Salvini and Conte and Di Maio undoubtedly understand all of that and they also understand what the consequences are likely to be for Italian debt now that the ECB is prepared to end its asset purchase program in December after a short taper to €15 billion/month starting in September. All indications point to Italy clashing with Brussels over fiscal concerns in the months ahead and the worry is that between the ECB’s reduced support for the market and the investor jitters that will invariably accompany ongoing enmity between the populists in Italy and E.U. officials in Brussels, Italian bonds will come under immense pressure just as the country is attempting to finance an ambitious (and irresponsible) fiscal expansion.
Earlier this week, Salvini, Conte and Di Maio threatened to veto the E.U. budget in retaliation for what they claim is Brussel’s ineffectiveness at helping Italy cope with an influx of migrants.
Now, according to La Stampa, the Italian government is going to reach out to the ECB and ask for an Italy-focused QE program.
“Italy might be relying on the hope of a new round of government-bond purchases by the European Central Bank to shield its public debt from financial speculation and the threats of a rating downgrade”, Bloomberg writes, summarizing La Stampa and adding that according to one official, “the new QE-styled program could have a different name if needed.”

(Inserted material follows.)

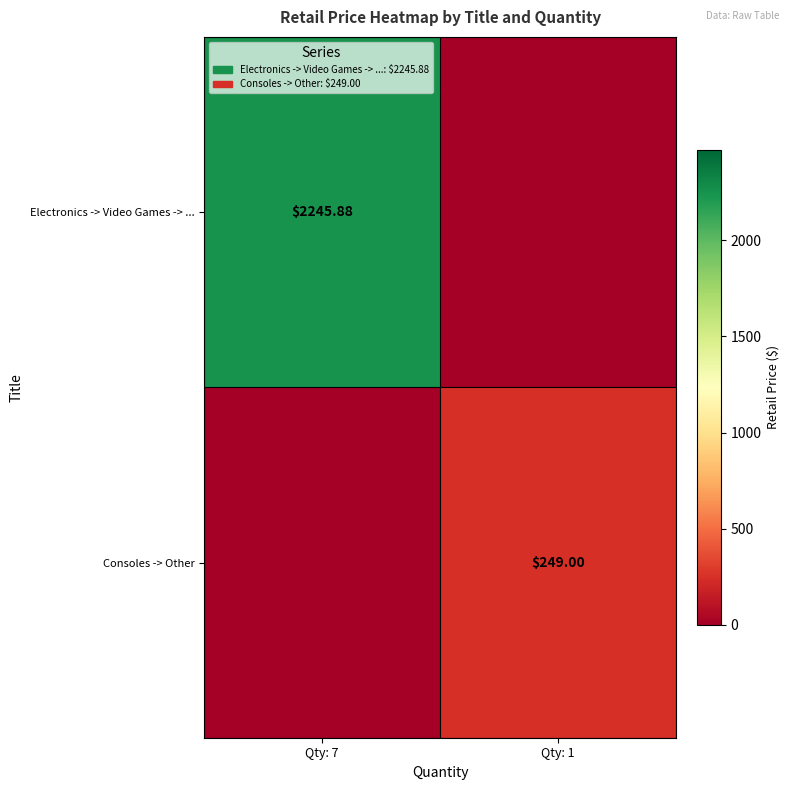

How many data points in Consoles -> Other are less than 249?

1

So these officials have literally called up the ECB (or are at least pondering such a call) and asked that the central bank make up a new QE program that will go into effect once asset purchases are completely wound down in December or perhaps even sooner, because once the budget is unveiled next month, you can bet the bond market is going to pounce if Italy thumbs its nose at Brussels.

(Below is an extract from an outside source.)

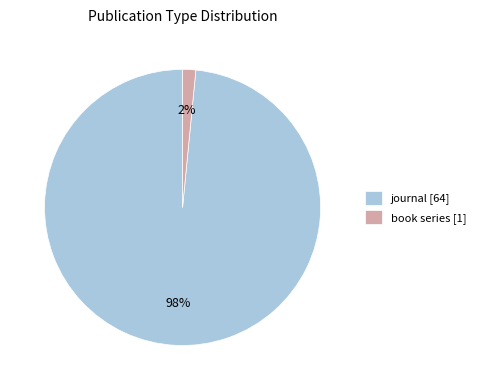

What is the largest slice in the pie chart?

journal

Once source told La Stampa that the populists are indeed worried about what’s going to happen when new public spending targets are revealed. Here’s a quote from one source:
If the ECB covers you, markets can’t speculate because they don’t make money. And in this way the rating agencies can’t downgrade your debt.
Right. But again, this amounts to the populists in Italy begging the ECB to print euros in the interest of making it impossible for the market to price a budget that Brussels has repeatedly warned Italy will likely cause problems. They are literally flipping Europe the bird with one hand and calling the ECB for what amounts to a preemptive bailout of the bond market with the other.
As alluded to above, this has been in the making for weeks, but this looks like the most definitive reporting on it yet. It also comes on the heels of reports that Donald Trump might be willing to (I guess) use the Exchange Stabilization Fund to buy BTPs next year, a proposition that would be too ridiculous to believe were it not for the fact that the market is already speculating that the President could ask Treasury to use the ESF to sell dollars in the interest of engineering greenback weakness thereby enhancing the effectiveness of the tariffs.